Cerita berlanjut pada soal bagaimana nestapa berlanjut ketika sejumlah pekerja migran pulang, dan menemui kenyataan pahit. Para pekerja migran terpaksa harus kehilangan keluarganya, baik pasangan hidupnya yang menceraikan mereka, maupun anak-anak mereka. Mereka terpaksa kehilangan anak-anaknya yang berkembang dalam kehidupan pengasuhan nenek yang berbeda dengan yang mereka alami saat mereka bertumbuh dalam pengasuhan sang nenek yang saat dulu merupakan ibunya.
Bukan, kita bukan mendengar cerita tentang kekejaman atau pengabaian sang nenek, akan tetapi sang nenek ternyata kelewat memanjakan sang cucu, sehingga semua permintaan cucu diiyakan saja. Masalah juga muncul karena kesenjangan usia yang sangat Lebar dengan sang cucu, sehingga berdampak pada kurangnya kemampuan untuk memahami situasi zaman yang bergerak cepat.
Pada satu titik, nenek hanya menjadi tempat sang cucu untuk meminta uang dan bantuan-bantuan kecil lainnya untuk kepentingan sekolah.
Lingkungan pergaulan yang berubah dengan cepat, dengan tuntutan yang menjadi sumber tekanan baru, mendorong anak masuk dalam sebuah situasi yang cenderung menyelaraskan dengan lingkungan tersebut. Anak-anak tumbuh lebih banyak bersama dengan lingkungan teman sebayanya, sehingga ajakan untuk berhenti sekolah dan tidak melanjutkan kembali pendidikannya diikuti dan dipatuhi oleh mereka.
Anak-anak ini bertumbuh dengan kurangnya kesadaran akan pentingnya membekali diri dengan pendidikan yang lebih tinggi. Mereka tumbuh dengan kecenderungan untuk bersenang-senang, dan tidak memanfaatkan waktu untuk melakukan hal-hal yang positif sebagai bekal untuk masa depan yang lebih baik. Mereka tumbuh tanpa keterarahan yang jelas dalam proses pengasuhan. Mereka tumbuh tanpa kehadiran orangtua yang lengkap.
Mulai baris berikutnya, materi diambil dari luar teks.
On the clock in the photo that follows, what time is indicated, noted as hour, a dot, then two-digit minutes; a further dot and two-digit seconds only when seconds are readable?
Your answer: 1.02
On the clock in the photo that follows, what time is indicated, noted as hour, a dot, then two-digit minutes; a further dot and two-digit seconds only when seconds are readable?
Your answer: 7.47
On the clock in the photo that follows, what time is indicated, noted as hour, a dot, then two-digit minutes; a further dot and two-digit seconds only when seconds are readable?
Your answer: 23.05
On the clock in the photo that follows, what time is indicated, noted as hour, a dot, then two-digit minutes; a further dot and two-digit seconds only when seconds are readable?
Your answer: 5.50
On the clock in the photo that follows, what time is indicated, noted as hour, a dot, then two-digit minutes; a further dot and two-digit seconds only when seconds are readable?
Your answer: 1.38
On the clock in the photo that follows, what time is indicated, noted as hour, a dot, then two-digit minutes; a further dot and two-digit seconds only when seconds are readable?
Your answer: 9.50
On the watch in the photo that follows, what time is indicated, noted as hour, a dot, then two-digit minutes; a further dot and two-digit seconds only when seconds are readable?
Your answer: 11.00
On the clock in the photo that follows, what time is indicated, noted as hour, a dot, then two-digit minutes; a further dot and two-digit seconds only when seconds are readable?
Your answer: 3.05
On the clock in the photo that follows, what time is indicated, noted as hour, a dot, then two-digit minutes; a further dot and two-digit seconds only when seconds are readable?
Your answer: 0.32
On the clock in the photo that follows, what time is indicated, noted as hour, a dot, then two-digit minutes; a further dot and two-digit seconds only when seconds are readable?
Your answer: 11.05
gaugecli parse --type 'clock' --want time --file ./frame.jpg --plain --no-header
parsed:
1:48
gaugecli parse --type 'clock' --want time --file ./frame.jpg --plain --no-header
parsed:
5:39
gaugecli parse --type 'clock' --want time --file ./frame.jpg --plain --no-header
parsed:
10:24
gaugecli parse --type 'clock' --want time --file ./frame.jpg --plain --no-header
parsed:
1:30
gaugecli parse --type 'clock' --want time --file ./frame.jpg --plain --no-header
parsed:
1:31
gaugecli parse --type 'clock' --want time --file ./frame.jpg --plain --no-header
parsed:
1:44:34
Beberapa dari anak-anak ini masuk ke dalam lingkungan sosial yang cenderung memberikan paparan hal-hal buruk, yang mengakibatkan mereka menjadi pelaku kejahatan, seperti pencurian, perkelahian, dan bahkan masuk dalam jaringan peredaran gelap narkoba. Tidak sedikit dari anak-anak ini yang harus menjalani kehidupan di penjara.
Dan sebagian dari mereka yang pernah mengalami kehidupan di penjara, tidak selalu keluar dengan kehidupan yang bersih dan mendorong perubahan ke arah yang lebih baik, akan tetapi menjadi semakin terpuruk dalam kelindan dan belitan masalah yang tidak berkesudahan.
Hati kami terasa pedih mendengarkan rangkaian cerita kelam dari Mbak Sulis yang menggambarkan seperti apa derita yang dialami oleh para pekerja migran dan mantan pekerja migran dalam kehidupan anak-anak mereka. Kerapkali dalam pedih, tak sanggup kami mengajukan pertanyaan.
Kepedihan semakin menguat karena teringat pada apa yang dikatakan oleh Gibran, bahwa “kehidupan tidak bergerak mundur dan tidak tinggal bersama hari kemarin”. Yang telah terjadi, tidak dapat diulangi. Tetapi dari situasi yang dihadapi ini, pertanyaan menggeliat, apakah yang telah terjadi, tidak dapat menjadi cara kita untuk mulai mengubah gerak ke depan?
Dan ternyata dari situasi gelap dan pedih ini, Pertakina mulai dengan beranjak untuk mengubah gerak ke depan. Pertama berangkat dari pemetaan situasi yang mereka alami, berusaha memperhatikan anak-anak dari pekerja migran untuk memberikan mereka pendampingan.
Dari sebuah langkah kecil, mereka mulai mempercayai bahwa gerak perubahan bisa dilakukan. Terima kasih Mbak Sulis dan kawan-kawan di Pertakina, kami belajar suatu hal baru hari ini. Belajar untuk melihat bahwa realitas sebagai pekerja migran bukan realitas yang sederhana. Realitas yang sesungguhnya jauh lebih besar dan berdampak pada keberlangsungan bangsa ini, bukan hanya soal kesejahteraan sosial, tetapi juga soal masa depan anak-anak yang ditinggalkan.
Demikian sekilas opini dari Maria Puspitasari, Dosen Sekolah Kajian Stratejik & Global Universita Indonesia.